- Opening Delimiter -

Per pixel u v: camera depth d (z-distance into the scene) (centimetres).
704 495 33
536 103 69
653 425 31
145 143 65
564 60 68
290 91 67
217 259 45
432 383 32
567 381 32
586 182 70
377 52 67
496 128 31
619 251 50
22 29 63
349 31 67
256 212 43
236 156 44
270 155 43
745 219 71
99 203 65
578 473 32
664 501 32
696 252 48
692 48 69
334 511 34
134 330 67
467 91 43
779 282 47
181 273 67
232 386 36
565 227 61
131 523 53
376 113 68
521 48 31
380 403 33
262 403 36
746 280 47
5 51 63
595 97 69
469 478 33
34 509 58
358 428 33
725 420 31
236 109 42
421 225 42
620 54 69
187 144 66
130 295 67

- Closing Delimiter -

BRIEF
Copy every record exactly as presented.

ANSWER FOR THIS EXERCISE
Per pixel u v: camera depth d (z-distance into the scene) (centimetres).
704 495 33
536 103 69
653 425 31
145 143 65
564 60 68
290 91 67
217 259 45
432 383 32
567 381 32
586 182 70
377 52 67
496 128 31
619 251 50
22 29 63
349 31 67
256 212 43
236 156 44
270 155 43
745 219 71
99 203 65
578 473 32
664 501 32
696 252 48
692 48 69
334 511 34
134 330 67
467 91 43
779 282 47
181 273 67
232 386 36
565 227 61
131 523 53
376 113 68
521 48 31
380 403 33
262 403 36
746 280 47
5 51 63
595 97 69
469 478 33
34 509 58
358 428 33
725 420 31
236 109 42
421 225 42
620 54 69
187 144 66
130 295 67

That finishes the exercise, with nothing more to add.